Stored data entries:
#####

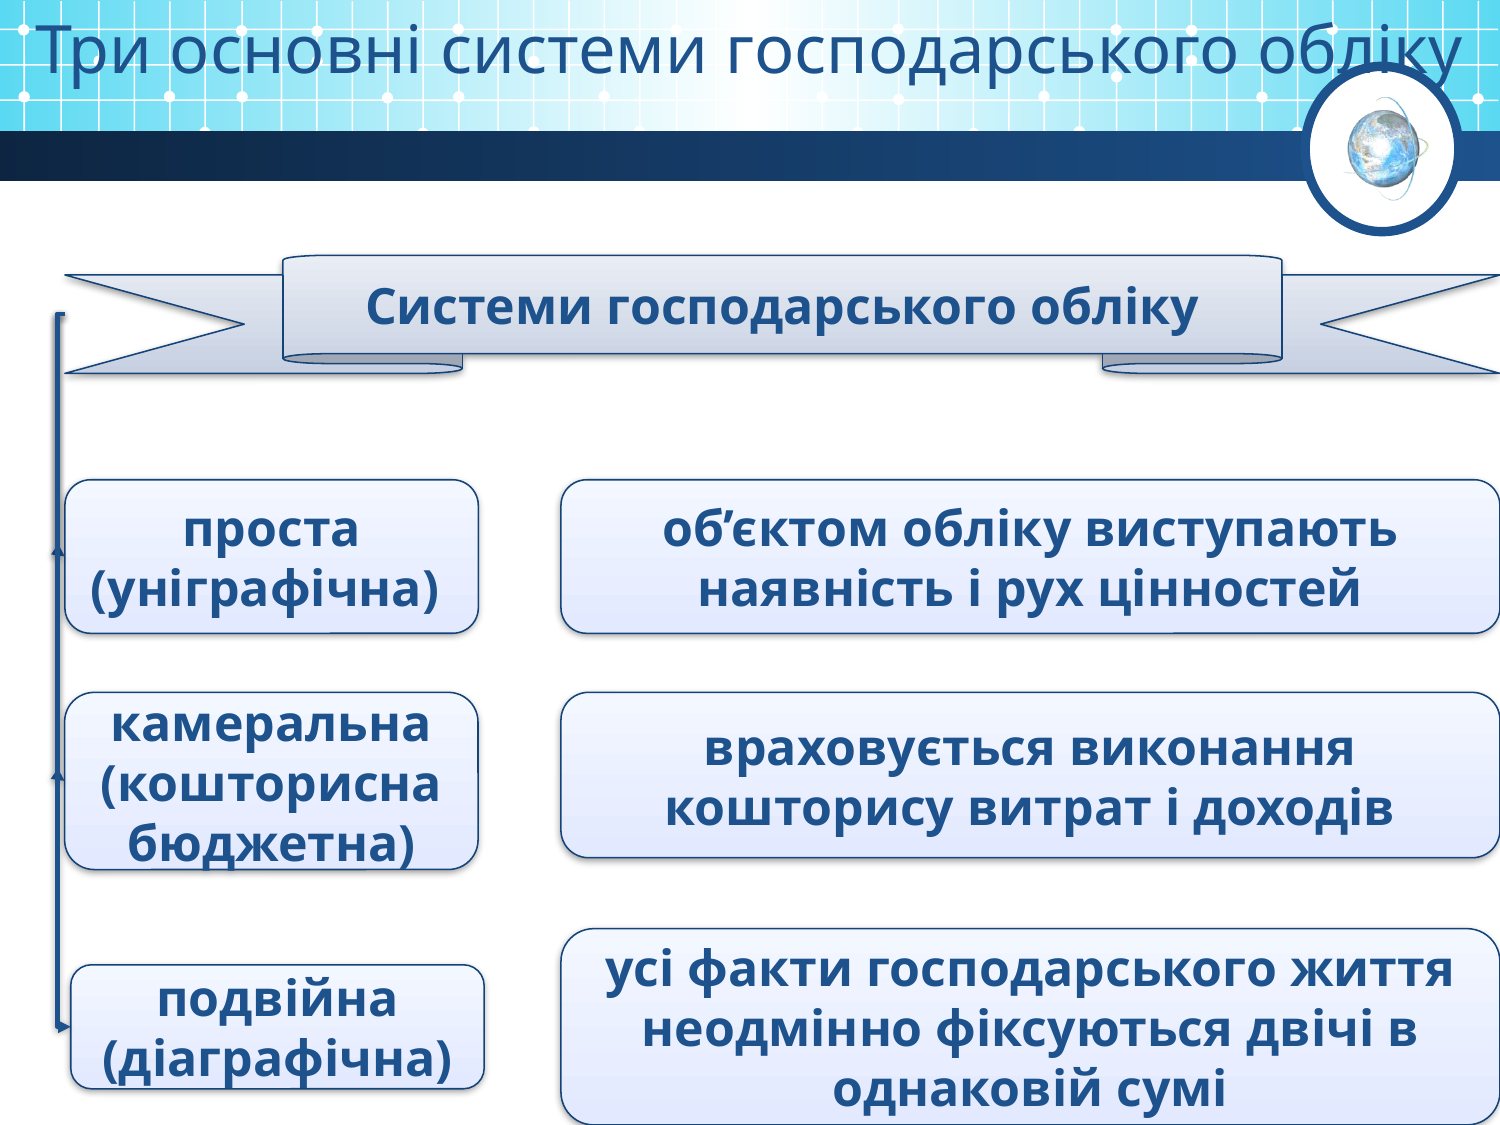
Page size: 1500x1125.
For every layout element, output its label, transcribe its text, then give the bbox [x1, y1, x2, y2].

table_cell 0,03 [285, 355, 462, 366]
text_box подвійна (діаграфічна) [69, 964, 485, 1090]
text_box Системи господарського обліку [64, 254, 1500, 375]
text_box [64, 323, 69, 782]
table_cell 0 [1084, 102, 1089, 131]
text_box враховується виконання кошторису витрат і доходів [560, 691, 1500, 859]
text_box Три основні системи господарського обліку [0, 0, 1500, 95]
picture [1310, 95, 1454, 226]
text_box об’єктом обліку виступають наявність і рух цінностей [560, 478, 1500, 635]
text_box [70, 324, 245, 1028]
table_cell 6 [63, 786, 68, 856]
table_cell 0 [369, 101, 374, 131]
text_box камеральна (кошторисна бюджетна) [250, 691, 479, 871]
text_box проста (уніграфічна) [251, 478, 480, 635]
text_box усі факти господарського життя неодмінно фіксуються двічі в однаковій сумі [560, 927, 1500, 1125]
table_cell 0,03 [1103, 355, 1279, 366]
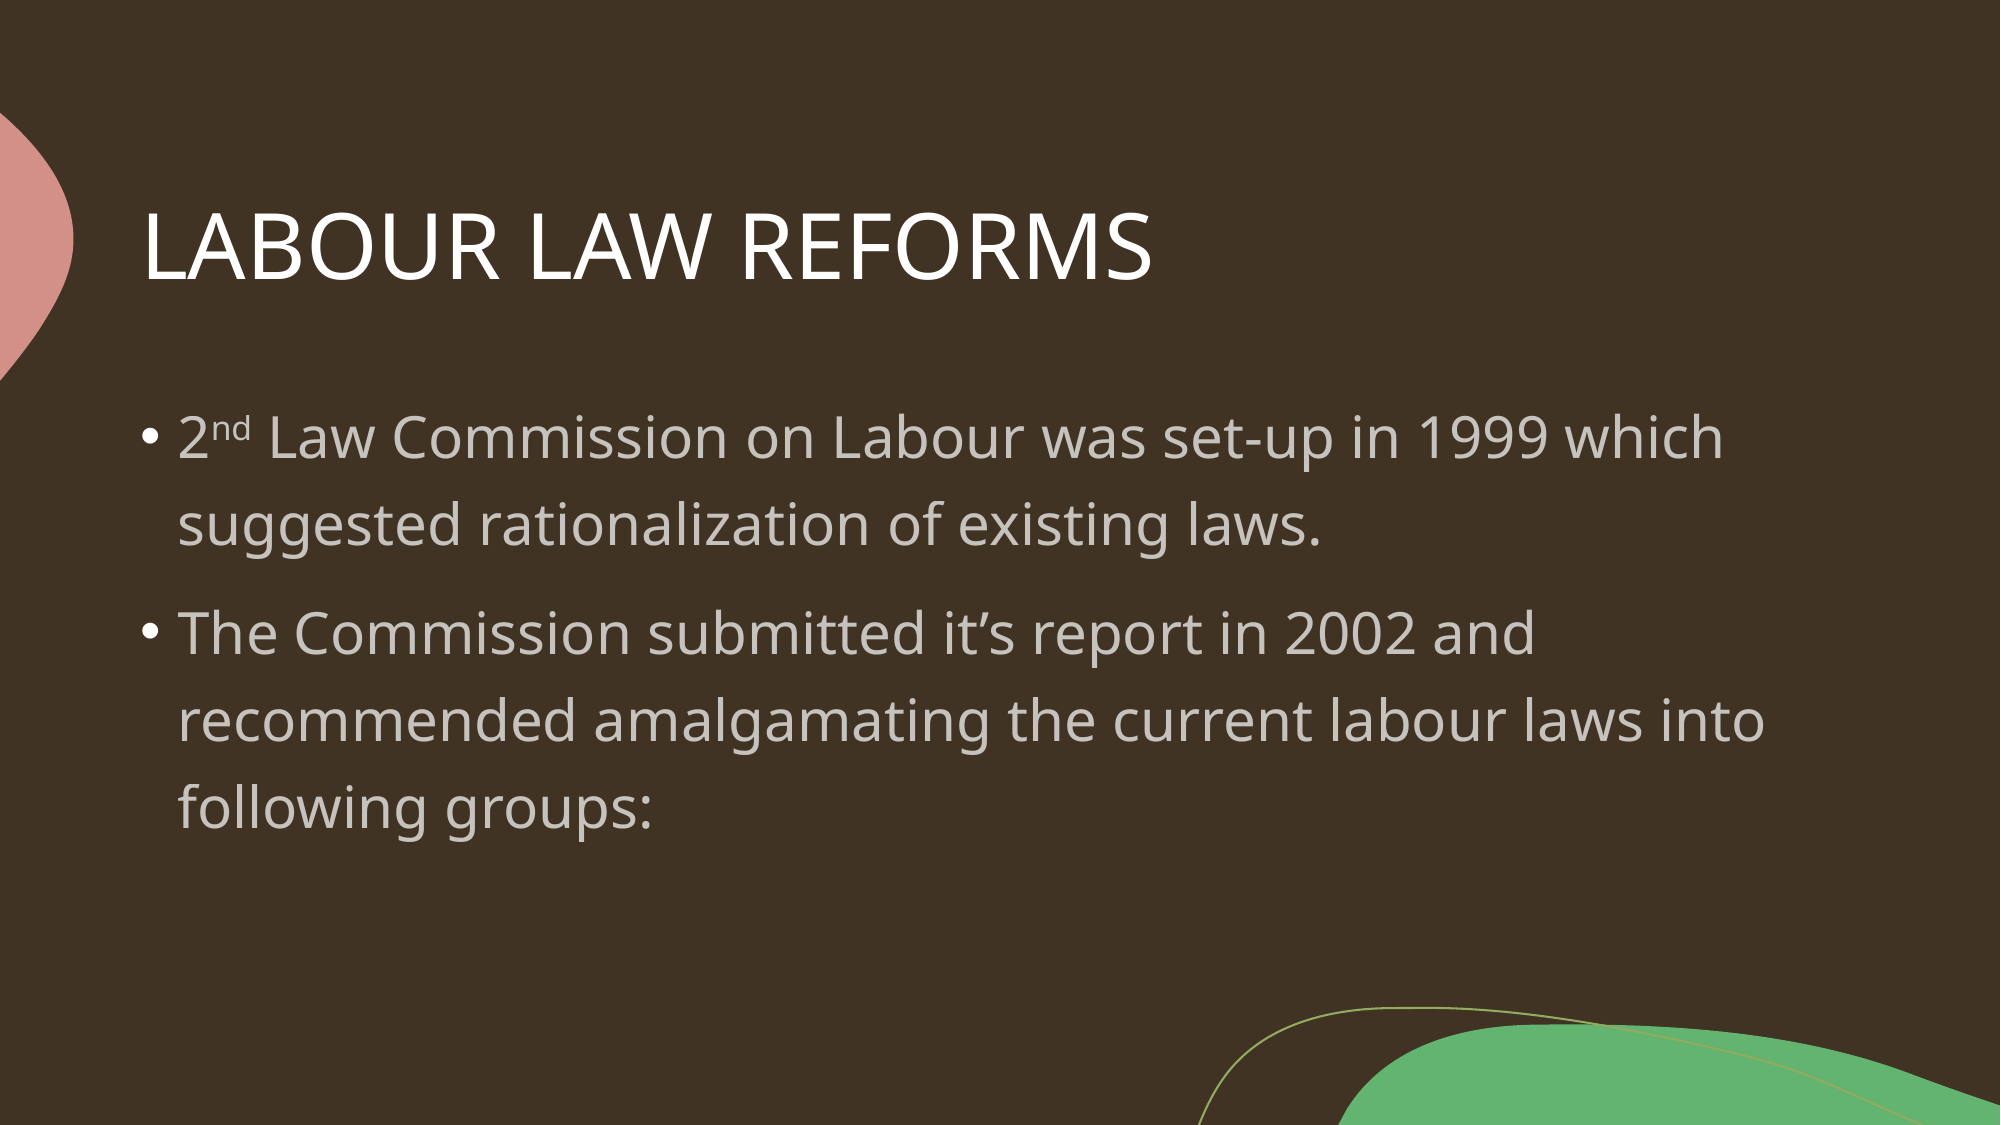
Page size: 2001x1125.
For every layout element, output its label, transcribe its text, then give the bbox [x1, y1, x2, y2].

#####

▶ [Problem requirements] Skip the pictures, then return the rest of the data exactly.

▶ [Response below]
Page size: 1500x1125.
For every layout element, output its label, transcribe its text, then give the bbox [x1, y1, x2, y2].

table_cell 0,03 [285, 355, 462, 366]
text_box подвійна (діаграфічна) [69, 964, 485, 1090]
text_box Системи господарського обліку [64, 254, 1500, 375]
text_box [64, 323, 69, 782]
table_cell 0 [1084, 102, 1089, 131]
text_box враховується виконання кошторису витрат і доходів [560, 691, 1500, 859]
text_box Три основні системи господарського обліку [0, 0, 1500, 95]
picture [1310, 95, 1454, 226]
text_box об’єктом обліку виступають наявність і рух цінностей [560, 478, 1500, 635]
text_box [70, 324, 245, 1028]
table_cell 6 [63, 786, 68, 856]
table_cell 0 [369, 101, 374, 131]
text_box камеральна (кошторисна бюджетна) [250, 691, 479, 871]
text_box проста (уніграфічна) [251, 478, 480, 635]
text_box усі факти господарського життя неодмінно фіксуються двічі в однаковій сумі [560, 927, 1500, 1125]
table_cell 0,03 [1103, 355, 1279, 366]
Page size: 2001x1125.
For every layout element, output its label, transcribe its text, then give the bbox [x1, y1, x2, y2].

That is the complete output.